▸ WHAT IS EXPECTED
Give every line of text in the entries below as a Markdown table with two columns, Row and Line. Number the rows in order, leave out blank lines, and leave the pictures out of the answer.

▸ DATA UNDER STUDY
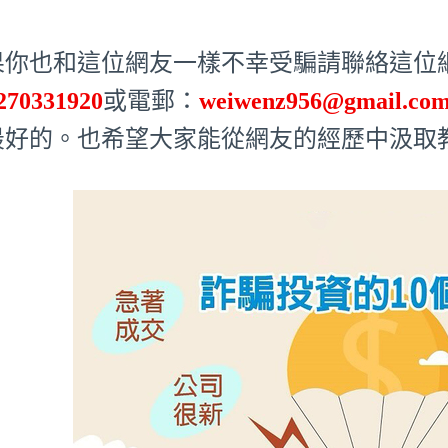
果你也和這位網友一樣不幸受騙請聯絡這位網友
270331920
或電郵：
weiwenz956@gmail.co
最好的。也希望大家能從網友的經歷中汲取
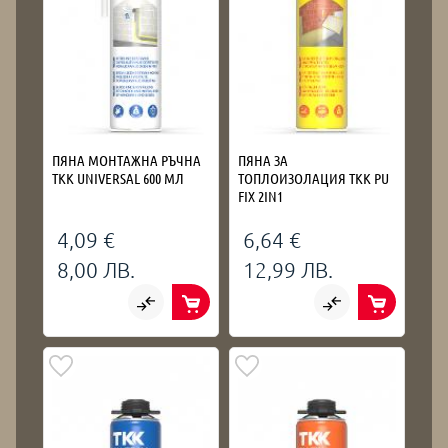
ПЯНА МОНТАЖНА РЪЧНА
ПЯНА ЗА
TKK UNIVERSAL 600 МЛ
ТОПЛОИЗОЛАЦИЯ TKK PU
FIX 2IN1
4,09 €
6,64 €
8,00 ЛВ.
12,99 ЛВ.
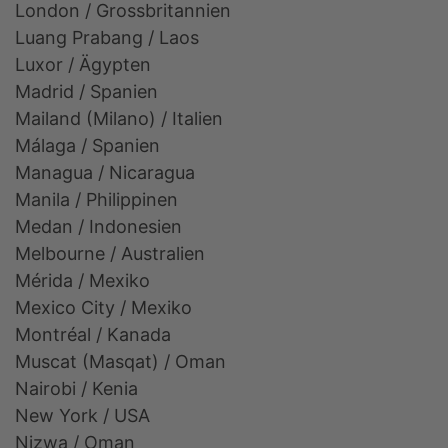
London / Grossbritannien
Luang Prabang / Laos
Luxor / Ägypten
Madrid / Spanien
Mailand (Milano) / Italien
Málaga / Spanien
Managua / Nicaragua
Manila / Philippinen
Medan / Indonesien
Melbourne / Australien
Mérida / Mexiko
Mexico City / Mexiko
Montréal / Kanada
Muscat (Masqat) / Oman
Nairobi / Kenia
New York / USA
Nizwa / Oman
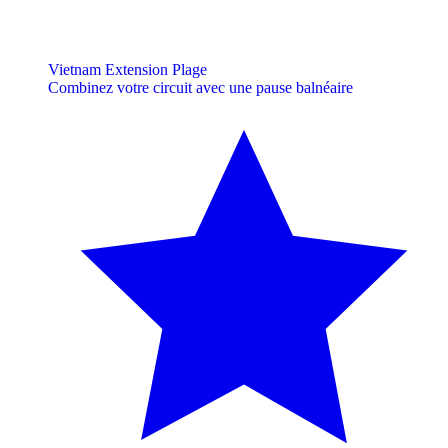
Vietnam Extension Plage
Combinez votre circuit avec une pause balnéaire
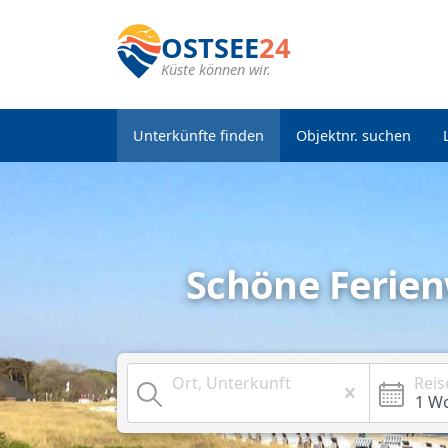
OSTSEE
24
Küste können wir.
Unterkünfte finden
Objektnr. suchen
Schöne Ferie
Ort, Unterkunft
Reis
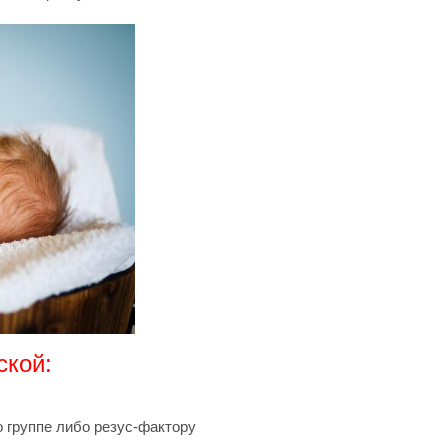
ской:
 группе либо резус-фактору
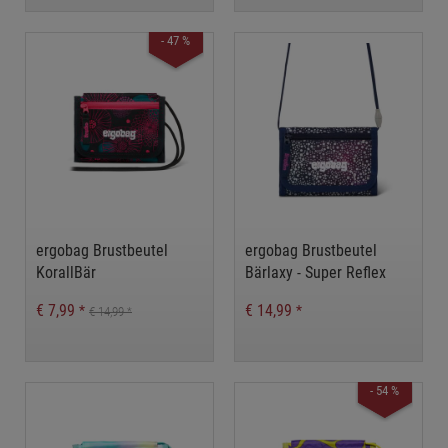
- 47 %
ergobag Brustbeutel
ergobag Brustbeutel
KorallBär
Bärlaxy - Super Reflex
Edition
€ 7,99
€ 14,99
*
*
€ 14,99
*
- 54 %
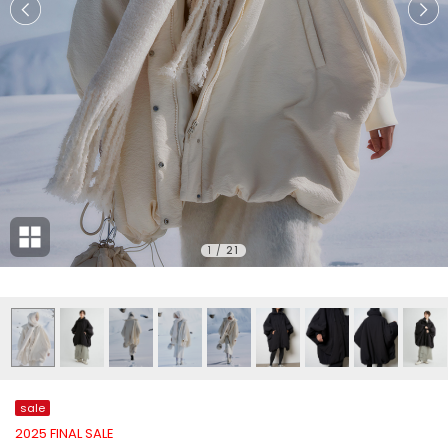
1
/
21
sale
2025 FINAL SALE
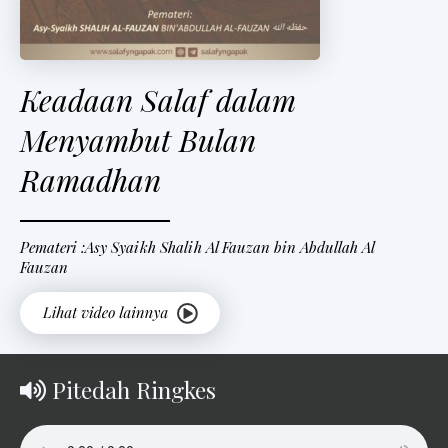
Keadaan Salaf dalam
Menyambut Bulan
Ramadhan
Pemateri :Asy Syaikh Shalih Al Fauzan bin Abdullah Al
Fauzan
Pitedah Ringkes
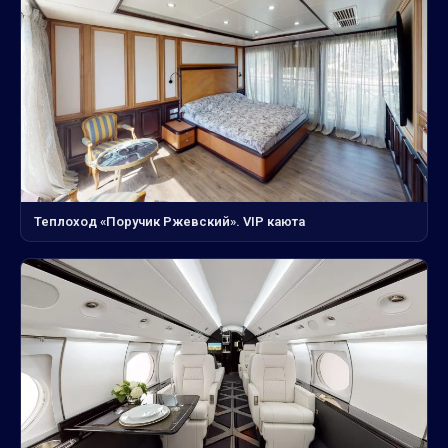
Теплоход «Поручик Ржевский». VIP каюта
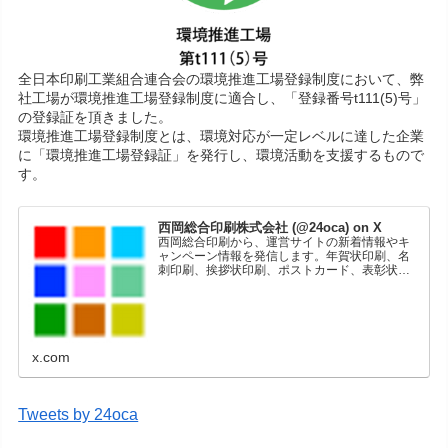
全日本印刷工業組合連合会の環境推進工場登録制度において、弊
社工場が環境推進工場登録制度に適合し、「登録番号t111(5)号」
の登録証を頂きました。
環境推進工場登録制度とは、環境対応が一定レベルに達した企業
に「環境推進工場登録証」を発行し、環境活動を支援するもので
す。
西岡総合印刷株式会社 (@24oca) on X
西岡総合印刷から、運営サイトの新着情報やキ
ャンペーン情報を発信します。年賀状印刷、名
刺印刷、挨拶状印刷、ポストカード、表彰状印
刷、学会ポスター、喪中はがき、オリジナルカ
レンダーなどをネットショップで販売していま
す。
x.com
Tweets by 24oca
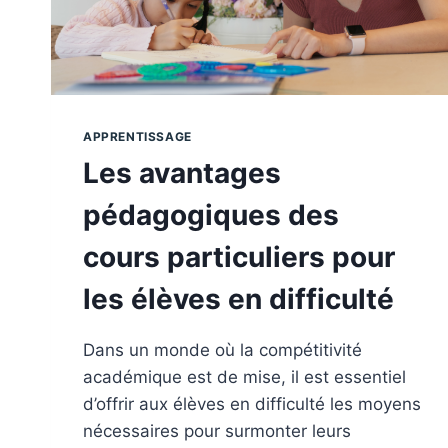
APPRENTISSAGE
Les avantages
pédagogiques des
cours particuliers pour
les élèves en difficulté
Dans un monde où la compétitivité
académique est de mise, il est essentiel
d’offrir aux élèves en difficulté les moyens
nécessaires pour surmonter leurs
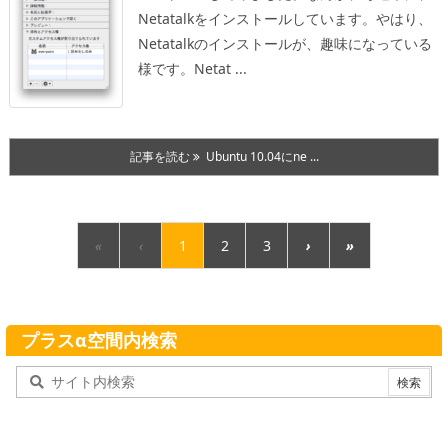
Netatalkをインストールしています。やはり、
Netatalkのインストールが、趣味になっている
様です。
Netat ...
記事を読む
Ubuntu 10.04にne ...
«
‹
1
2
3
›
»
プラスα空間内検索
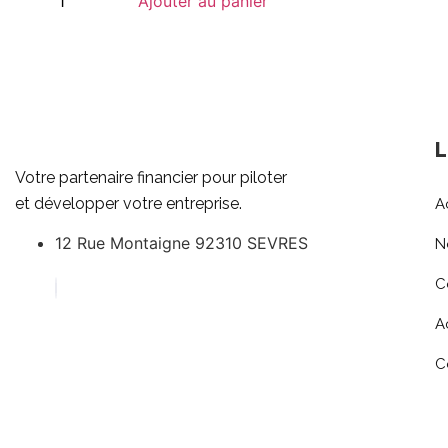
Ajouter au panier
L
Votre partenaire financier pour piloter
et développer votre entreprise.
A
12 Rue Montaigne 92310 SEVRES
N
C
A
C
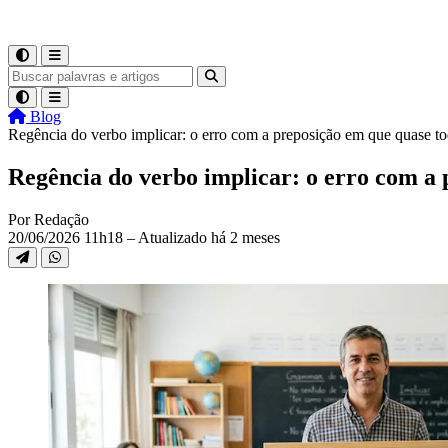
Blog
Regência do verbo implicar: o erro com a preposição em que quase t
Regência do verbo implicar: o erro com a
Por Redação
20/06/2026 11h18 – Atualizado há 2 meses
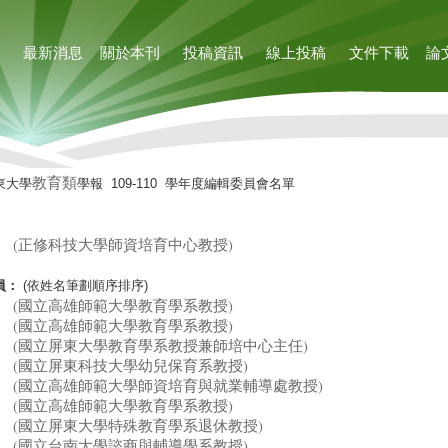
最新消息
關於本刊
投稿資訊
線上投稿
文件下載
論
教育類
東大學
學報 109-110 學年度編輯委員會名單
 (正修科技大學師資培育中心教授)
員：
(依姓名筆劃順序排序)
 (國立高雄師範大學教育學系教授)
 (國立高雄師範大學教育學系教授)
 (國立屏東大學教育學系教授兼師培中心主任)
 (國立屏東科技大學幼兒保育系教授)
 (國立高雄師範大學師資培育與就業輔導處教授)
 (國立高雄師範大學教育學系教授)
 (國立屏東大學特殊教育學系退休教授)
 (國立台南大學諮商與輔導學系教授)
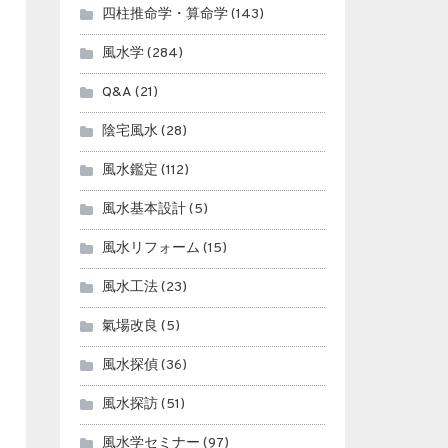
四柱推命学・算命学
(143)
風水学
(284)
Q&A
(21)
陰宅風水
(28)
風水鑑定
(112)
風水基本設計
(5)
風水リフォーム
(15)
風水工法
(23)
氣場改良
(5)
風水探偵
(36)
風水探訪
(51)
風水学セミナー
(97)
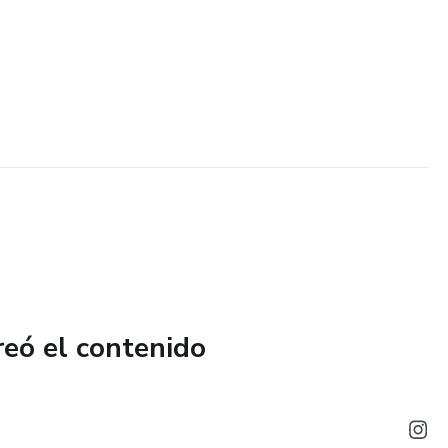
reó el contenido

▸ TASK OUTPUT
| Row | Line |
|---|---|
| 1 | 果你也和這位網友一樣不幸受騙請聯絡這位網友 |
| 2 | 270331920 |
| 3 | 或電郵： |
| 4 | weiwenz956@gmail.co |
| 5 | 最好的。也希望大家能從網友的經歷中汲取 |
| 6 | ПЯНА МОНТАЖНА РЪЧНА |
| 7 | ПЯНА ЗА |
| 8 | TKK UNIVERSAL 600 МЛ |
| 9 | ТОПЛОИЗОЛАЦИЯ TKK PU |
| 10 | FIX 2IN1 |
| 11 | 4,09 € |
| 12 | 6,64 € |
| 13 | 8,00 ЛВ. |
| 14 | 12,99 ЛВ. |
| 15 | London / Grossbritannien |
| 16 | Luang Prabang / Laos |
| 17 | Luxor / Ägypten |
| 18 | Madrid / Spanien |
| 19 | Mailand (Milano) / Italien |
| 20 | Málaga / Spanien |
| 21 | Managua / Nicaragua |
| 22 | Manila / Philippinen |
| 23 | Medan / Indonesien |
| 24 | Melbourne / Australien |
| 25 | Mérida / Mexiko |
| 26 | Mexico City / Mexiko |
| 27 | Montréal / Kanada |
| 28 | Muscat (Masqat) / Oman |
| 29 | Nairobi / Kenia |
| 30 | New York / USA |
| 31 | Nizwa / Oman |
| 32 | Vietnam Extension Plage |
| 33 | Combinez votre circuit avec une pause balnéaire |
| 34 | OSTSEE |
| 35 | 24 |
| 36 | Küste können wir. |
| 37 | Unterkünfte finden |
| 38 | Objektnr. suchen |
| 39 | Schöne Ferie |
| 40 | Ort, Unterkunft |
| 41 | Reis |
| 42 | ской: |
| 43 |  группе либо резус-фактору |
| 44 | - 47 % |
| 45 | ergobag Brustbeutel |
| 46 | ergobag Brustbeutel |
| 47 | KorallBär |
| 48 | Bärlaxy - Super Reflex |
| 49 | Edition |
| 50 | € 7,99 |
| 51 | € 14,99 |
| 52 | * |
| 53 | * |
| 54 | € 14,99 |
| 55 | * |
| 56 | - 54 % |
| 57 | 1 |
| 58 | / |
| 59 | 21 |
| 60 | sale |
| 61 | 2025 FINAL SALE |
| 62 | Keadaan Salaf dalam |
| 63 | Menyambut Bulan |
| 64 | Ramadhan |
| 65 | Pemateri :Asy Syaikh Shalih Al Fauzan bin Abdullah Al |
| 66 | Fauzan |
| 67 | Pitedah Ringkes |
| 68 | Теплоход «Поручик Ржевский». VIP каюта |
| 69 | 全日本印刷工業組合連合会の環境推進工場登録制度において、弊 |
| 70 | 社工場が環境推進工場登録制度に適合し、「登録番号t111(5)号」 |
| 71 | の登録証を頂きました。 |
| 72 | 環境推進工場登録制度とは、環境対応が一定レベルに達した企業 |
| 73 | に「環境推進工場登録証」を発行し、環境活動を支援するもので |
| 74 | す。 |
| 75 | 西岡総合印刷株式会社 (@24oca) on X |
| 76 | 西岡総合印刷から、運営サイトの新着情報やキ |
| 77 | ャンペーン情報を発信します。年賀状印刷、名 |
| 78 | 刺印刷、挨拶状印刷、ポストカード、表彰状印 |
| 79 | 刷、学会ポスター、喪中はがき、オリジナルカ |
| 80 | レンダーなどをネットショップで販売していま |
| 81 | す。 |
| 82 | x.com |
| 83 | Tweets by 24oca |
| 84 | APPRENTISSAGE |
| 85 | Les avantages |
| 86 | pédagogiques des |
| 87 | cours particuliers pour |
| 88 | les élèves en difficulté |
| 89 | Dans un monde où la compétitivité |
| 90 | académique est de mise, il est essentiel |
| 91 | d’offrir aux élèves en difficulté les moyens |
| 92 | nécessaires pour surmonter leurs |
| 93 | Netatalkをインストールしています。やはり、 |
| 94 | Netatalkのインストールが、趣味になっている |
| 95 | 様です。 |
| 96 | Netat ... |
| 97 | 記事を読む |
| 98 | Ubuntu 10.04にne ... |
| 99 | « |
| 100 | ‹ |
| 101 | 1 |
| 102 | 2 |
| 103 | 3 |
| 104 | › |
| 105 | » |
| 106 | プラスα空間内検索 |
| 107 | Ajouter au panier |
| 108 | L |
| 109 | Votre partenaire financier pour piloter |
| 110 | et développer votre entreprise. |
| 111 | A |
| 112 | 12 Rue Montaigne 92310 SEVRES |
| 113 | N |
| 114 | C |
| 115 | A |
| 116 | C |
| 117 | Blog |
| 118 | Regência do verbo implicar: o erro com a preposição em que quase t |
| 119 | Regência do verbo implicar: o erro com a |
| 120 | Por Redação |
| 121 | 20/06/2026 11h18 – Atualizado há 2 meses |
| 122 | 最新消息 |
| 123 | 關於本刊 |
| 124 | 投稿資訊 |
| 125 | 線上投稿 |
| 126 | 文件下載 |
| 127 | 論 |
| 128 | 教育類 |
| 129 | 東大學 |
| 130 | 學報 109-110 學年度編輯委員會名單 |
| 131 |  (正修科技大學師資培育中心教授) |
| 132 | 員： |
| 133 | (依姓名筆劃順序排序) |
| 134 |  (國立高雄師範大學教育學系教授) |
| 135 |  (國立高雄師範大學教育學系教授) |
| 136 |  (國立屏東大學教育學系教授兼師培中心主任) |
| 137 |  (國立屏東科技大學幼兒保育系教授) |
| 138 |  (國立高雄師範大學師資培育與就業輔導處教授) |
| 139 |  (國立高雄師範大學教育學系教授) |
| 140 |  (國立屏東大學特殊教育學系退休教授) |
| 141 |  (國立台南大學諮商與輔導學系教授) |
| 142 | 四柱推命学・算命学 |
| 143 | (143) |
| 144 | 風水学 |
| 145 | (284) |
| 146 | Q&A |
| 147 | (21) |
| 148 | 陰宅風水 |
| 149 | (28) |
| 150 | 風水鑑定 |
| 151 | (112) |
| 152 | 風水基本設計 |
| 153 | (5) |
| 154 | 風水リフォーム |
| 155 | (15) |
| 156 | 風水工法 |
| 157 | (23) |
| 158 | 氣場改良 |
| 159 | (5) |
| 160 | 風水探偵 |
| 161 | (36) |
| 162 | 風水探訪 |
| 163 | (51) |
| 164 | 風水学セミナー |
| 165 | (97) |
| 166 | reó el contenido |